Gdy armia nasza z bezprzykładnym męstwem zmaga się z przemocą wroga od pierwszego dnia wojny aż po dzień dzisiejszy, wytrzymując napór ogromnej przewagi całości bez mała niemieckich sił zbrojnych, nasz sąsiad wschodni najechał nasze ziemie gwałcąc obowiązujące umowy i odwieczne zasady moralności. Stanęliśmy tedy nie po raz pierwszy w naszych dziejach w obliczu nawałnicy zalewającej nasz kraj z zachodu i wschodu. (…) Obywatele! Z przejściowego potopu uchronić musimy uosobienie Rzeczypospolitej i źródło konstytucyjnej władzy. Dlatego, choć z ciężkim sercem, postanowiłem przenieść siedzibę Prezydenta Rzeczypospolitej i Naczelnych Organów Państwowych na terytorium jednego z naszych sojuszników. Stamtąd, w warunkach zapewniających im pełna suwerenność, stać oni będą na straży interesów Rzeczypospolitej i nadal prowadzić wojnę wraz z naszymi sprzymierzeńcami – napisał w nadzwyczajnym orędziu Prezydent RP Ignacy Mościcki.
Polska zaatakowana najpierw 1 września 1939 roku od zachodu przez Niemców, teraz poddana została inwazji od wschodu przez Rosjan. Do uderzenia na Polskę Sowieci skierowali ok. 630 tys. żołnierzy, 4700 czołgów i 3300 samolotów. Obie siły militarne działały w oparciu o pakt Ribbentrop – Mołotow zawarty w sierpniu 1939 r.
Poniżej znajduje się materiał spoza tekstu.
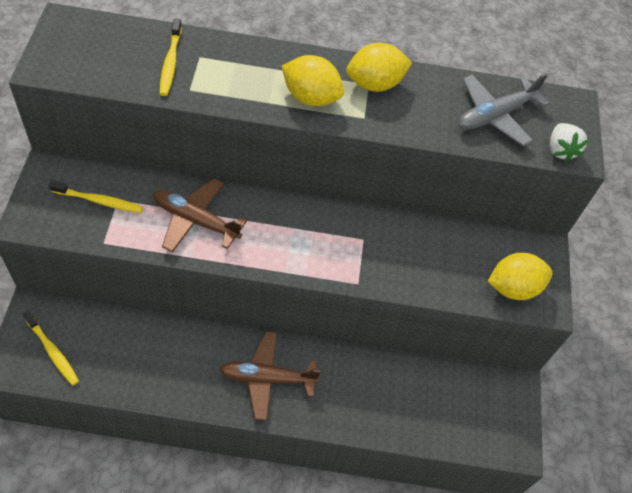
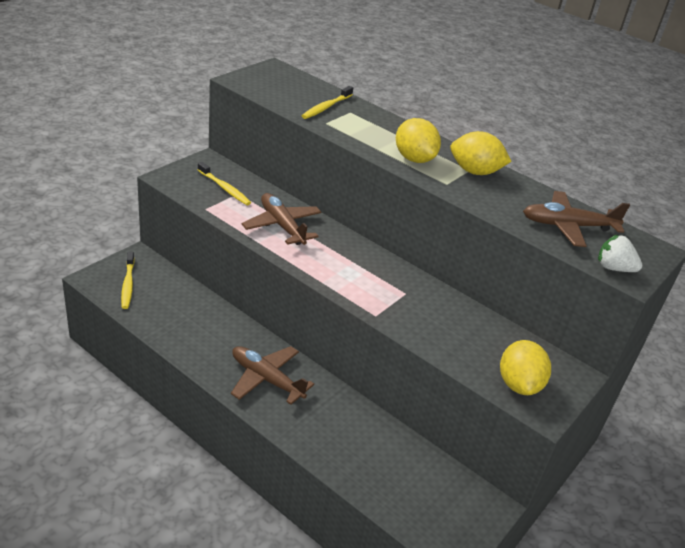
camera: 35 degrees right, 20 degrees down
(495, 115) = (567, 226): grey plane -> brown plane
(513, 287) = (519, 384): yellow lemon -> yellow lemon turned 75 degrees clockwise
(560, 150) = (613, 268): white strawberry -> white strawberry turned 90 degrees clockwise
Dokument ten ustalał plan, w wyniku którego następowało zajęcie i podział terytorium Polski oraz faktyczną likwidację państwa polskiego. III Rzesza i Związek Sowiecki w kilkanaście dni zainicjowały wspólnie II wojnę światową. Symbolicznym przyczółkiem Polski odpierającej sowieckiego najeźdźcę było 50-tysięczne Grodno. Miasta przed atakami oddziałów Armii Czerwonej przez trzy dni bronili żołnierze, harcerze i cywilni ochotników, którzy mimo znaczącej przewagi atakujących nie chcieli oddać wrogom swojego miasta. O najmłodszych bohaterach mówi się jako o „Orlętach Grodna”. Ostatecznie 22 września 1939 roku w Brześciu sowiecki generał brygady Siemion Kriwoszein i niemiecki generał Heinz Guderian odebrali wspólną defiladę oddziałów pancernych niemieckich i radzieckich.
Związek Sowiecki zajął terytorium Polski o powierzchni blisko 200 tys. kilometrów kwadratowych, zamieszkany przez około 13 milionów osób. Wśród nich było około 5 milionów Polaków, pozostali to Ukraińcy, Białorusini i Żydzi. Tereny na wschód od Bugu już nie wróciły do Polski. Wraz z agresją sowiecką rozpoczęła się gehenna polskiej ludności Kresów Wschodnich. W czterech wielkich wywózkach na Syberię lub Kazachstanu deportowano około miliona Polaków. Tragiczną i symboliczną konsekwencją agresji Związku Sowieckiego była również Zbrodnia Katyńska. Wiosną 1940 roku z rozkazu Józefa Stalina funkcjonariusze NKWD wymordowali ponad 22 tysiące obywateli Polski – oficerów, policjantów, urzędników państwowych, wziętych do niewoli w 1939 roku.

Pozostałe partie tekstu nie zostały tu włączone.